*Exercise brief*.
Return the lines of each item below without any change, but omit the picture markers from your answer.

Point tracking data
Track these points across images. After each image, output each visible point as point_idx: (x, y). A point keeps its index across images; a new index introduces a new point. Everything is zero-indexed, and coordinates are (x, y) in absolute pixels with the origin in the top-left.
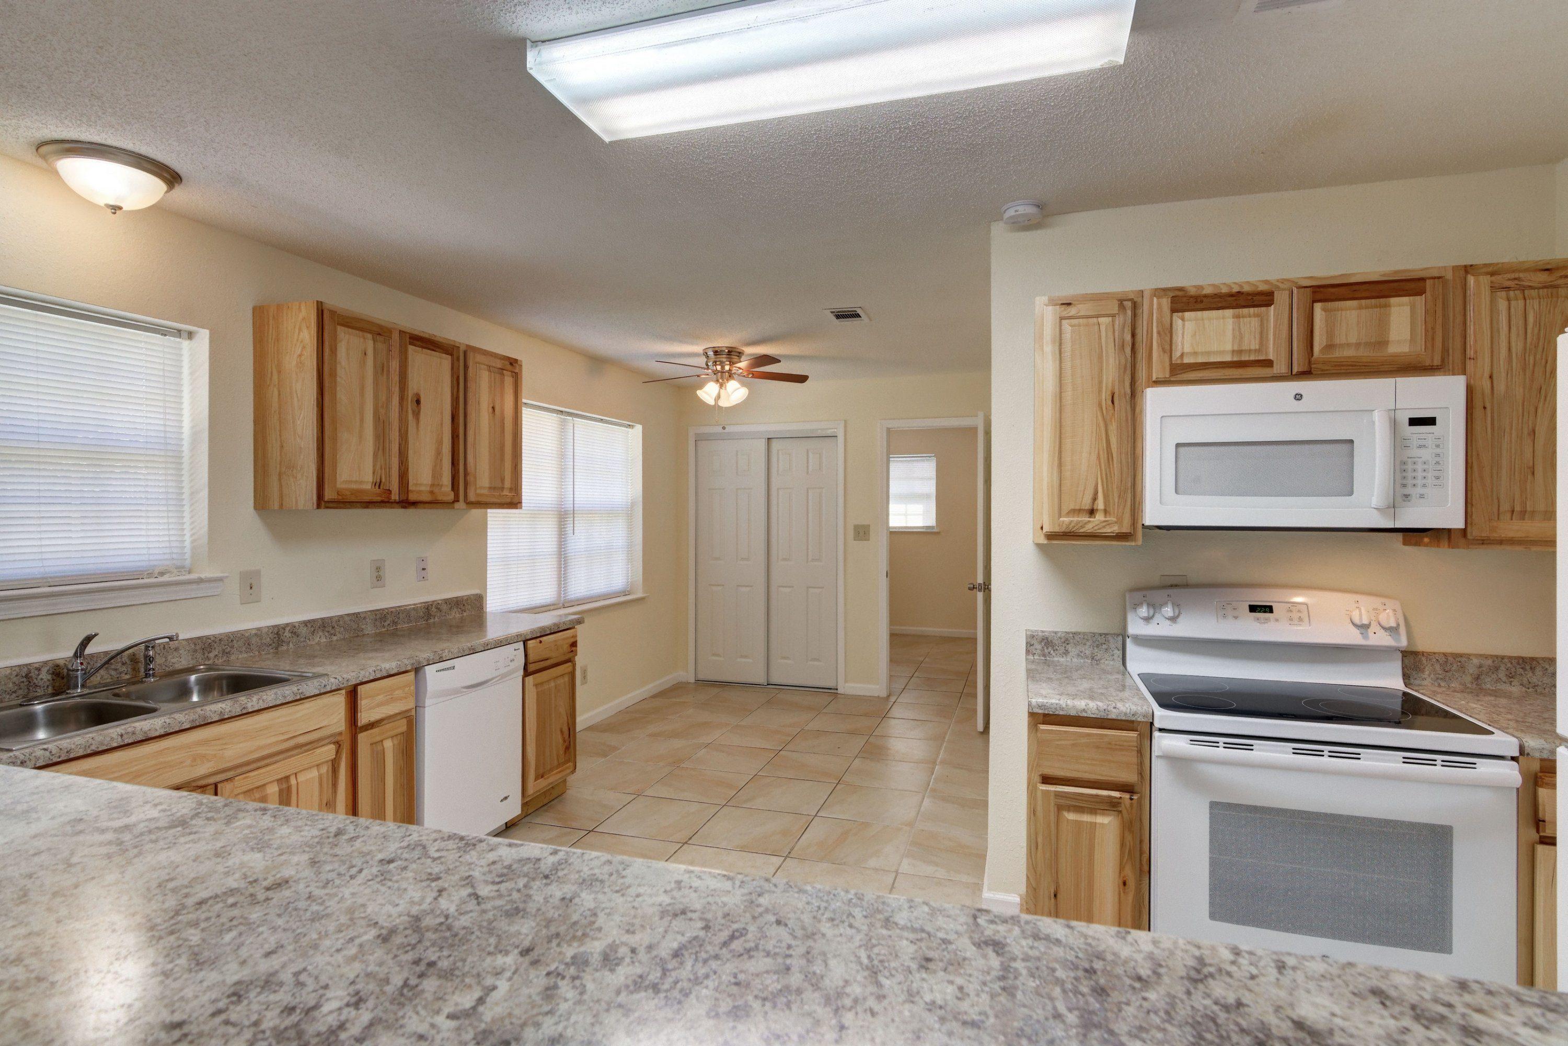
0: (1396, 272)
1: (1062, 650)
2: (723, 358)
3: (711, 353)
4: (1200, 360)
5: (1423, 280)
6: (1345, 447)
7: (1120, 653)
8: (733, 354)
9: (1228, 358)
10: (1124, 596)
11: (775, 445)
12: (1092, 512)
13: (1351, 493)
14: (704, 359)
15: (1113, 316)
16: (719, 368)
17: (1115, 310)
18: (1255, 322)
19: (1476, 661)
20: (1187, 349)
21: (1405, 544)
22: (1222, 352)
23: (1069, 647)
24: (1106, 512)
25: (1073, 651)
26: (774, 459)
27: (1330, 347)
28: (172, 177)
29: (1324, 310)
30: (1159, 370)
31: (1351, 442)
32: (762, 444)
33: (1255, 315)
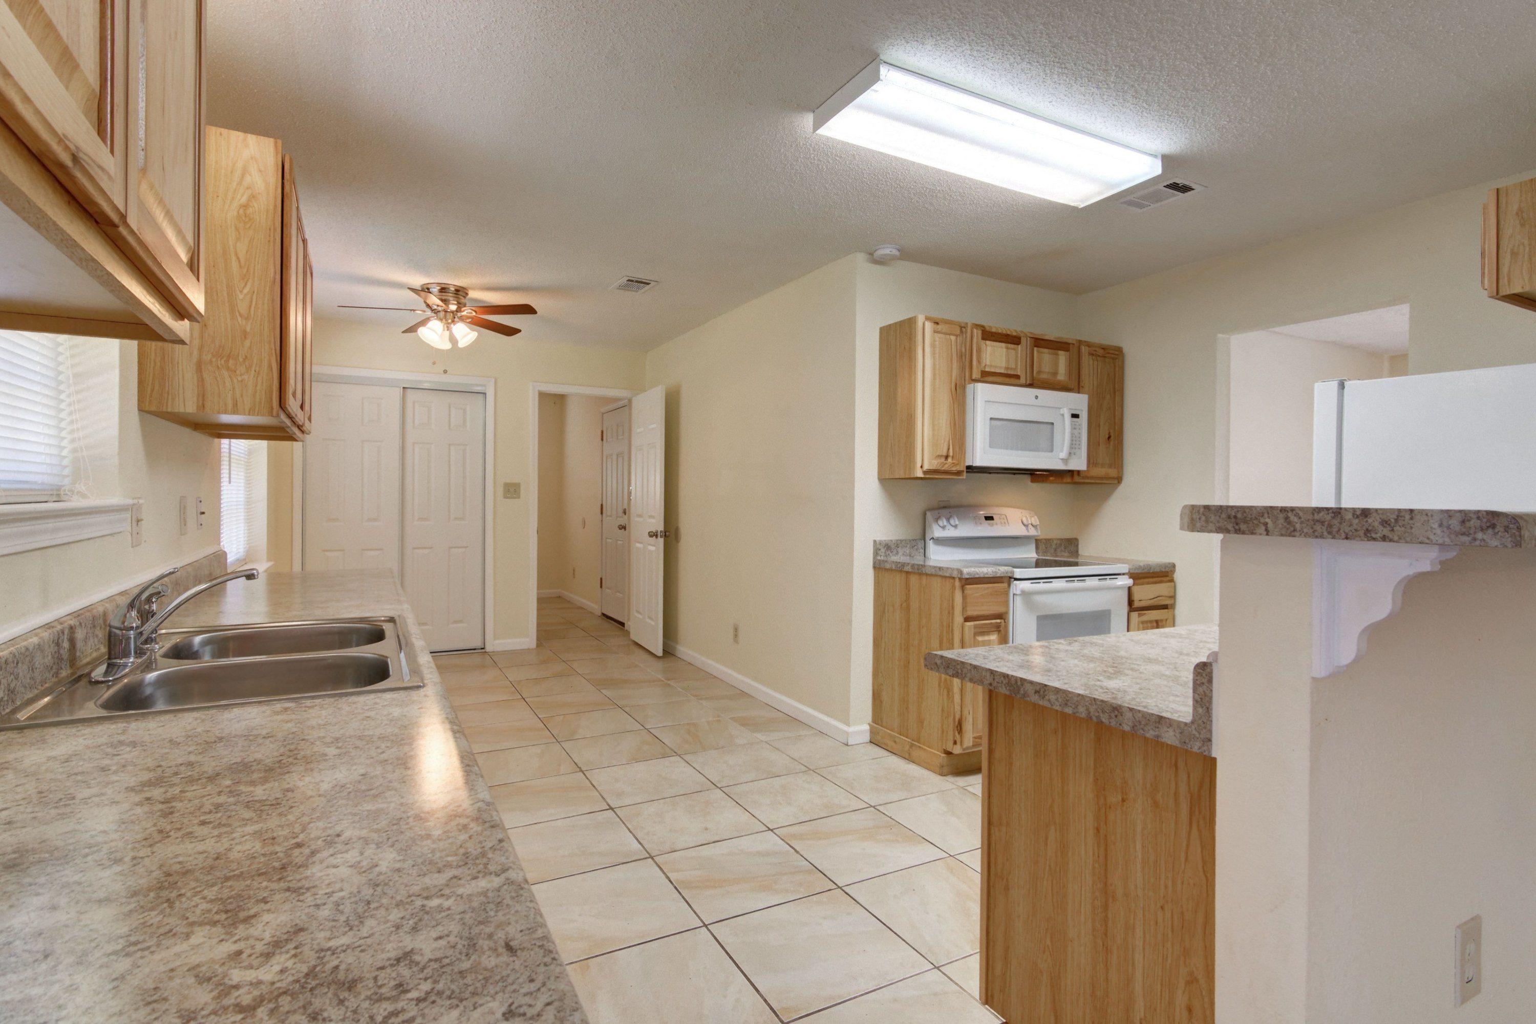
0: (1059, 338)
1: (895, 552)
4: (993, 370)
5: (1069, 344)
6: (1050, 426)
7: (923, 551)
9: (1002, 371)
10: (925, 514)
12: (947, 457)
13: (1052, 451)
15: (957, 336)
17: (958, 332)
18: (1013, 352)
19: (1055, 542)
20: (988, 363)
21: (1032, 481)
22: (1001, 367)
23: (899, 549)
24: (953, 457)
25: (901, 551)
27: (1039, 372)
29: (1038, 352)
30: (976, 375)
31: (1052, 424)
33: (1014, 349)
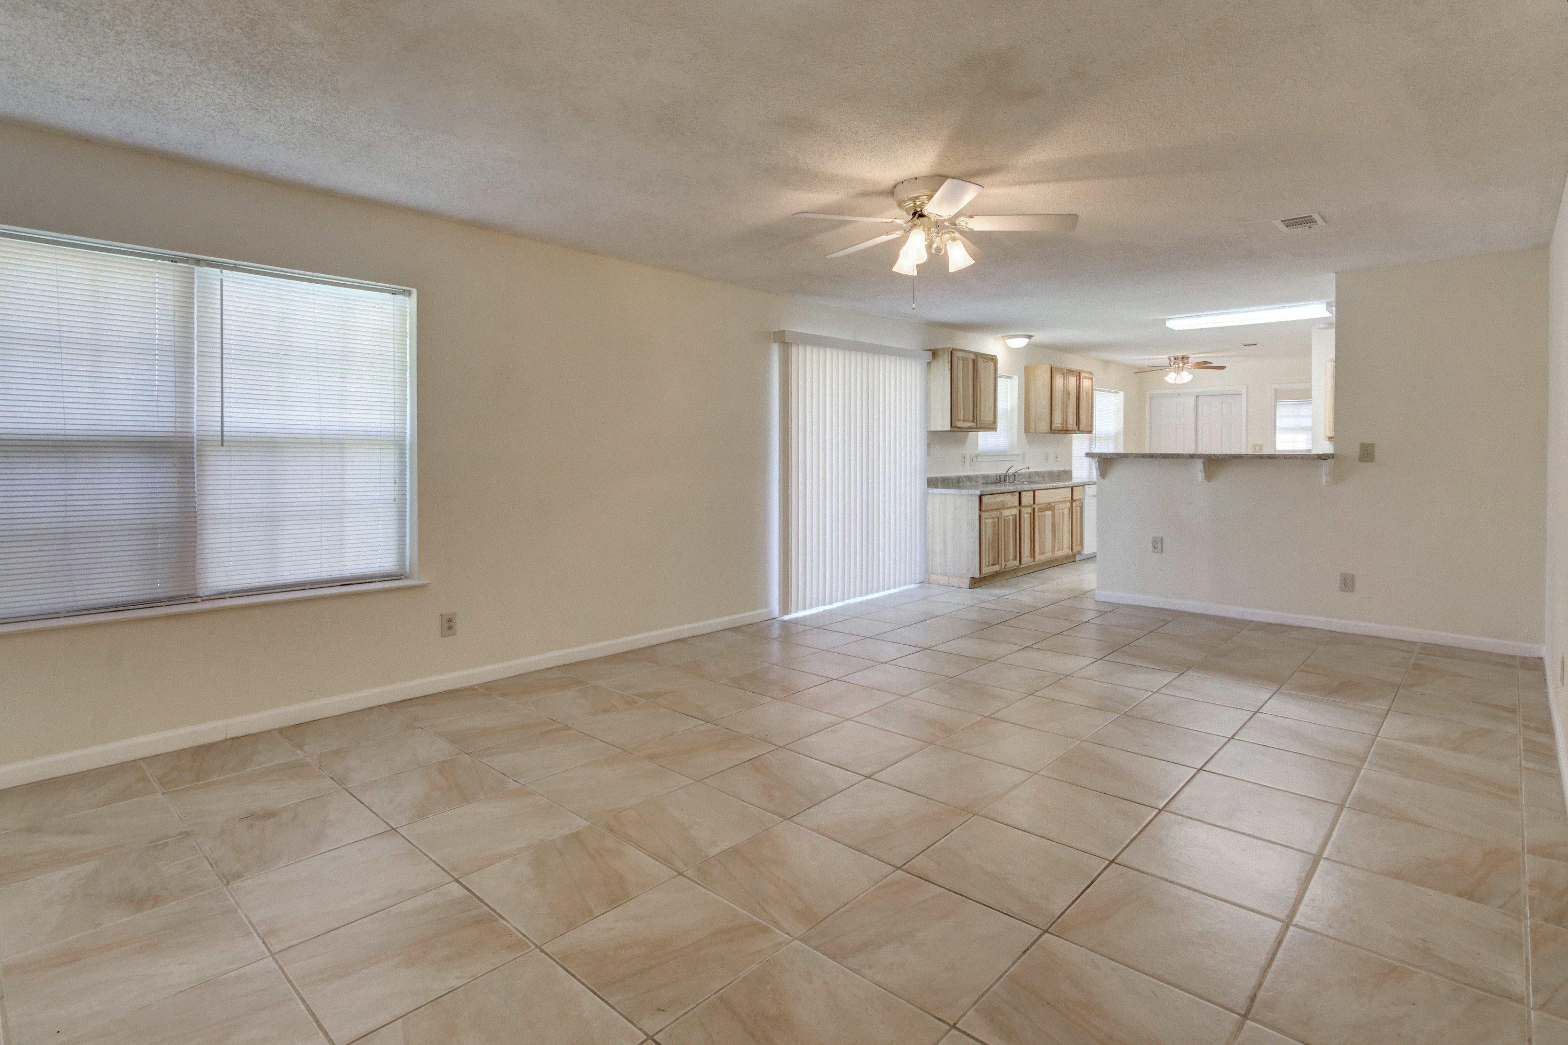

*Answer for this exercise*.
Track these points across images. After each image, output each visible point as point_idx: (x, y). A point keeps its index across images; a new index introduces a new point. Everything is zero-indexed, and coordinates are (x, y) in absolute pixels with the origin in the top-left.
0: (1396, 272)
1: (1062, 650)
2: (723, 358)
3: (711, 353)
4: (1200, 360)
5: (1423, 280)
6: (1345, 447)
7: (1120, 653)
8: (733, 354)
9: (1228, 358)
10: (1124, 596)
11: (775, 445)
12: (1092, 512)
13: (1351, 493)
14: (704, 359)
15: (1113, 316)
16: (719, 368)
17: (1115, 310)
18: (1255, 322)
19: (1476, 661)
20: (1187, 349)
21: (1405, 544)
22: (1222, 352)
23: (1069, 647)
24: (1106, 512)
25: (1073, 651)
26: (774, 459)
27: (1330, 347)
28: (172, 177)
29: (1324, 310)
30: (1159, 370)
31: (1351, 442)
32: (762, 444)
33: (1255, 315)
0: (1059, 338)
1: (895, 552)
4: (993, 370)
5: (1069, 344)
6: (1050, 426)
7: (923, 551)
9: (1002, 371)
10: (925, 514)
12: (947, 457)
13: (1052, 451)
15: (957, 336)
17: (958, 332)
18: (1013, 352)
19: (1055, 542)
20: (988, 363)
21: (1032, 481)
22: (1001, 367)
23: (899, 549)
24: (953, 457)
25: (901, 551)
27: (1039, 372)
29: (1038, 352)
30: (976, 375)
31: (1052, 424)
33: (1014, 349)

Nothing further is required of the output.